El integrante del Poder Judicial estableció que la liberación de los últimos 24 policías vinculados a la desaparición ‘no es definitiva, porque todavía no hay una sentencia, y esta circunstancia es una segunda oportunidad para que el actual fiscal especial, Omar Gómez, depure el proceso’.
Respecto a las críticas por su decisión, el letrado dijo en declaraciones a la prensa que la verdad jurídica no está en función del volumen de los archivos presentados, sino de la sustancia de los medios de prueba y reiteró que se está frente a un caso de insuficiencia probatoria.
Ventura dijo en entrevista en las oficinas del Juzgado Primero de Distrito Penal que una buena parte del caudal probatorio tuvo que ser excluido, debido a que se obtuvo bajo tortura.

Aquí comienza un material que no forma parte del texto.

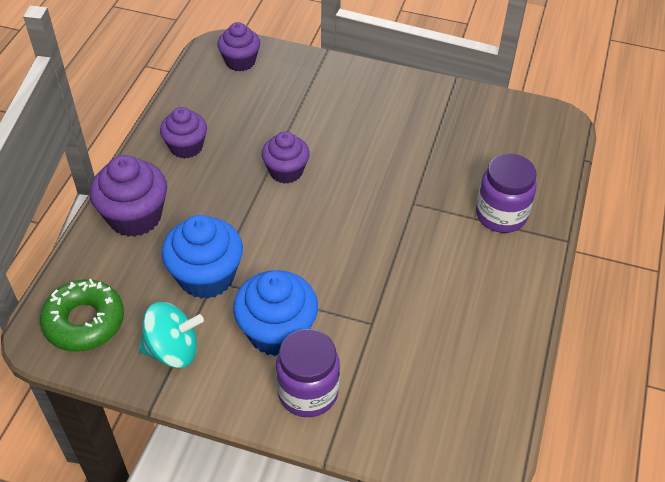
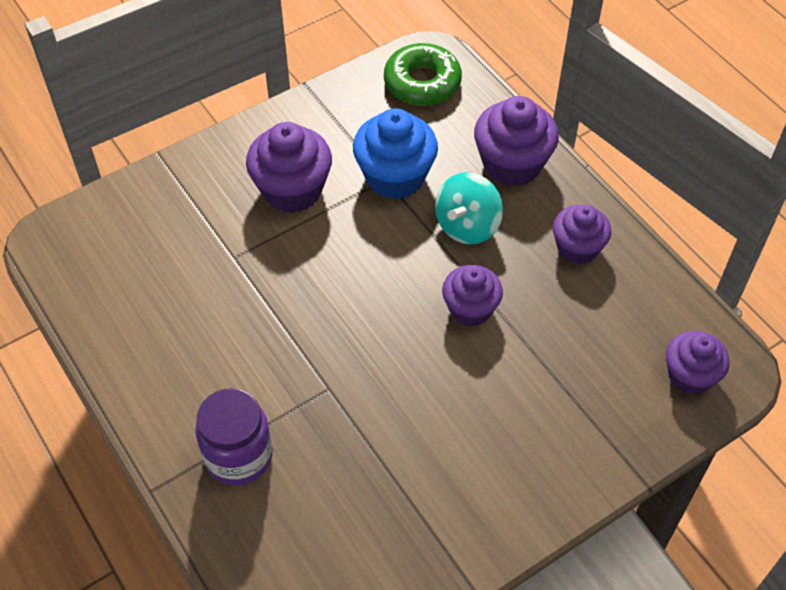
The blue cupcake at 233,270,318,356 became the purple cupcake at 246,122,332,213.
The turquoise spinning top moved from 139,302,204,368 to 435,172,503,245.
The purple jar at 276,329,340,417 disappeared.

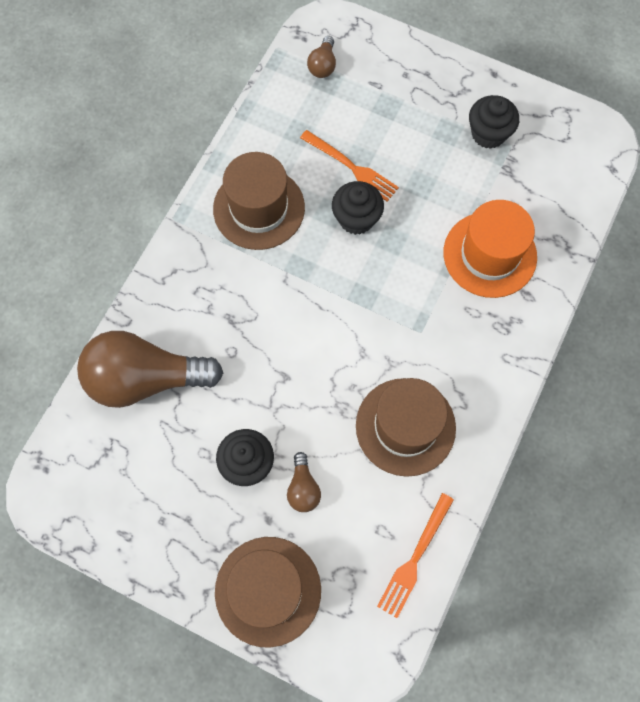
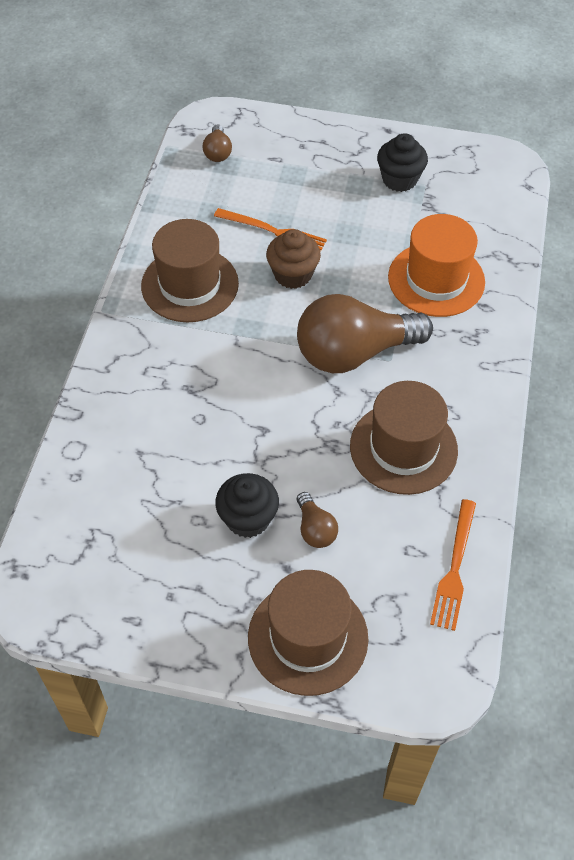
The black cupcake at 332,181,384,235 became the brown cupcake at 266,229,321,289.
The brown light bulb moved from 77,331,223,408 to 297,294,433,373.

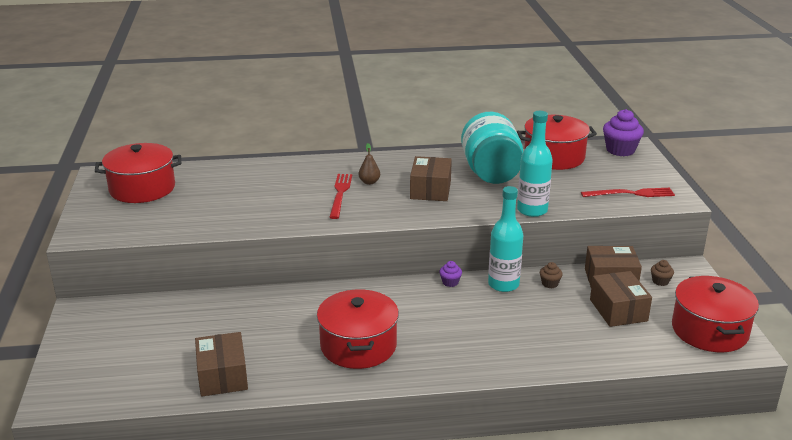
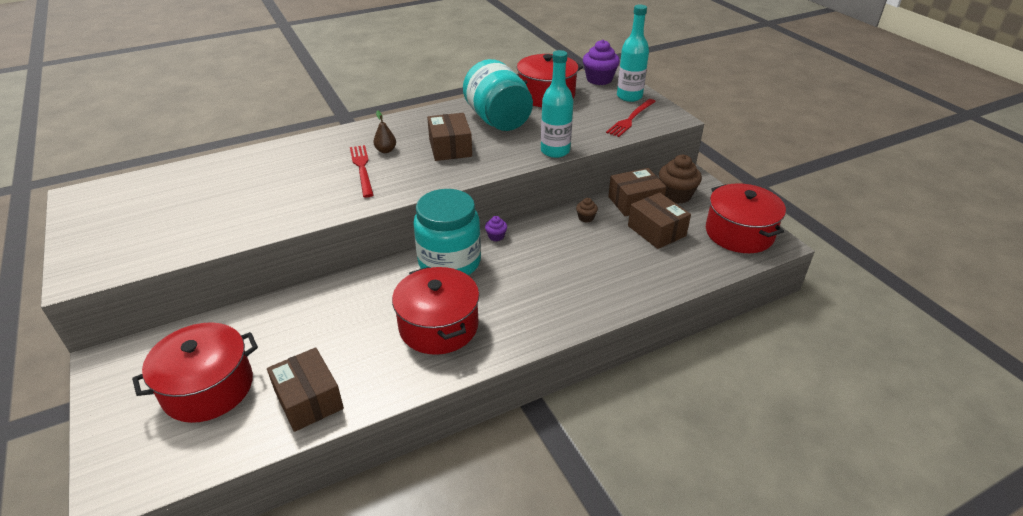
The red pot moved from 95,143,181,203 to 132,322,258,423.
The turquoise bottle moved from 488,186,523,292 to 617,4,649,102.
The red fork at 581,188,675,197 turned 150 degrees clockwise.
The brown cupcake at 651,260,674,286 changed to 2.02 times the size.
The turquoise jar at 413,189,481,275 appeared.

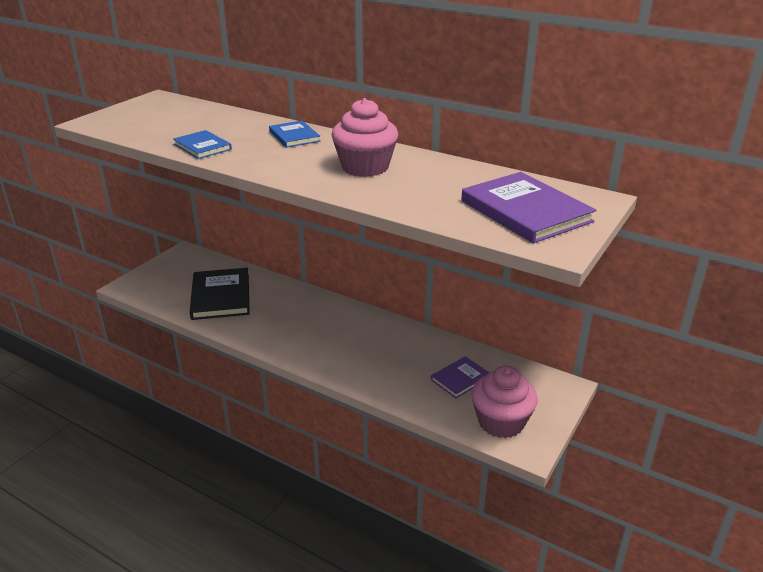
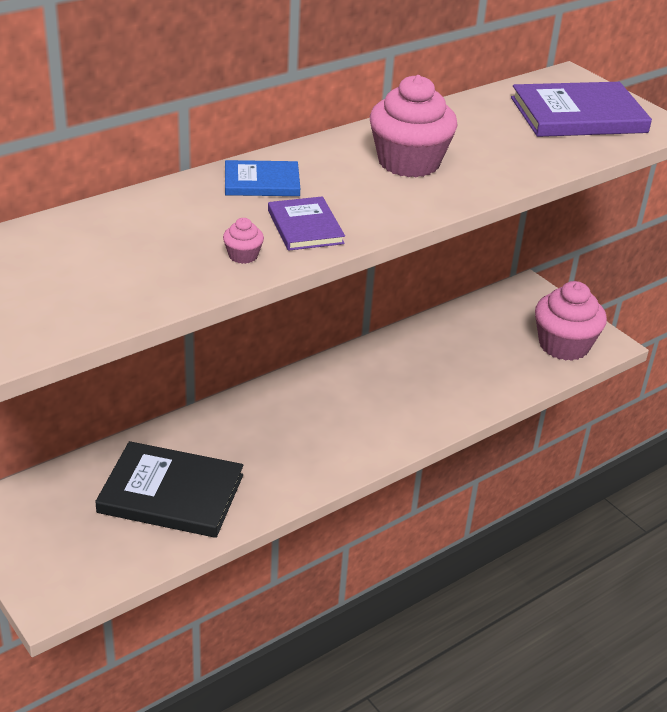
The blue book at 173,130,232,159 was replaced by the pink cupcake at 223,218,264,264.
The purple book moved from 431,356,490,398 to 268,196,345,251.

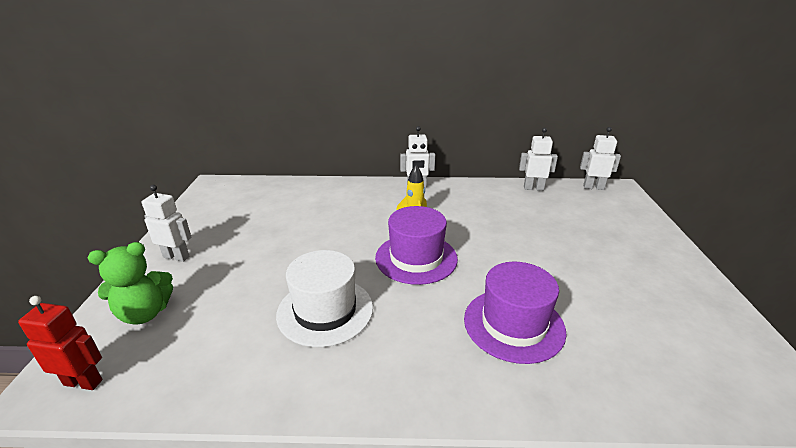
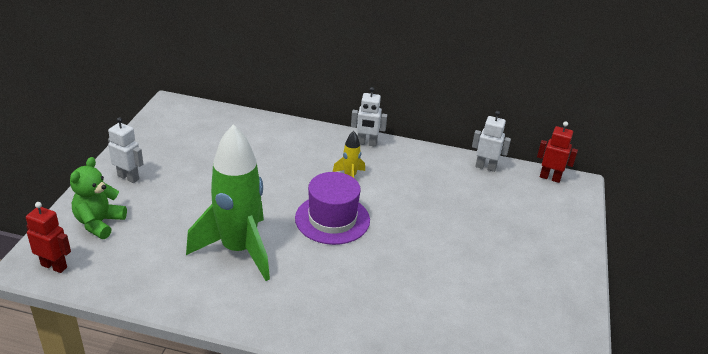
The white robot at 580,127,621,190 became the red robot at 537,121,578,183.
The green teddy bear at 88,242,173,325 turned 120 degrees clockwise.
The white hat at 276,250,373,347 was replaced by the green rocket at 186,124,270,281.
The purple hat at 464,262,567,364 disappeared.

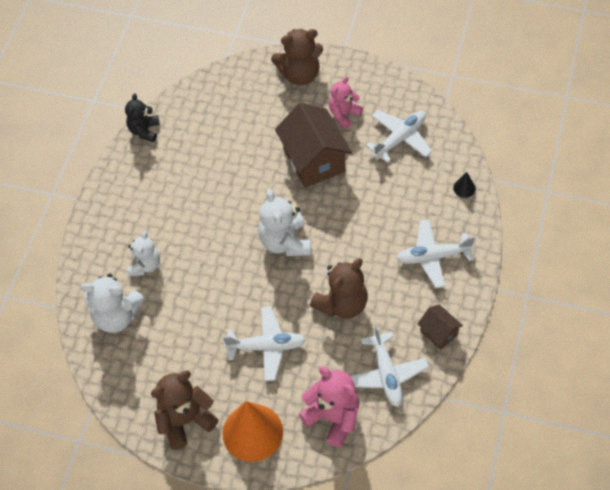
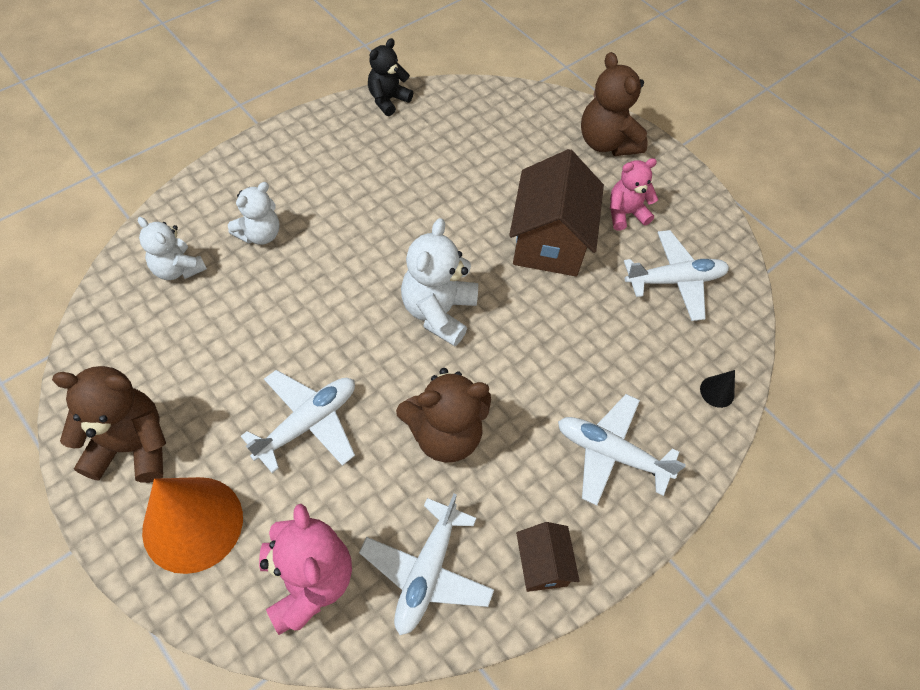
The brown teddy bear at 271,29,323,85 turned 45 degrees clockwise.
The white teddy bear at 81,274,145,333 changed to 0.66 times the size.
The white plane at 223,306,306,381 turned 75 degrees counterclockwise.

El juzgador aclaró que la liberación de los acusados se logró al aplicar el Protocolo de Estambul, ya que ese conjunto de normas internacionales usado para documentar la probable tortura del Estado sobre los inculpados derivó en que mucha de la información obtenida de los acusados se argumentó que había sido declarada bajo esas condiciones.
Al comentar las críticas de Alejandro Encinas, subsecretario de Derechos Humanos, Población y Migración de la Secretaría de Gobernación (Segob), quien aludió a la podredumbre del sistema judicial, Ventura comentó que él es un juez real y que respeta las opiniones del funcionario, pues tiene derecho a emitir criterios sobre el caso.
Pero que como juez del caso, afirmó, debe aplicar criterios estrictamente jurídicos, y no piensa entrar en debate con miembros del Poder Ejecutivo federal.
Aclaró que se dictó la libertad de los inculpados en día sábado porque ‘era la fecha de término de 10 días que había dado otra instancia legal para que el fiscal puliera sus expedientes’.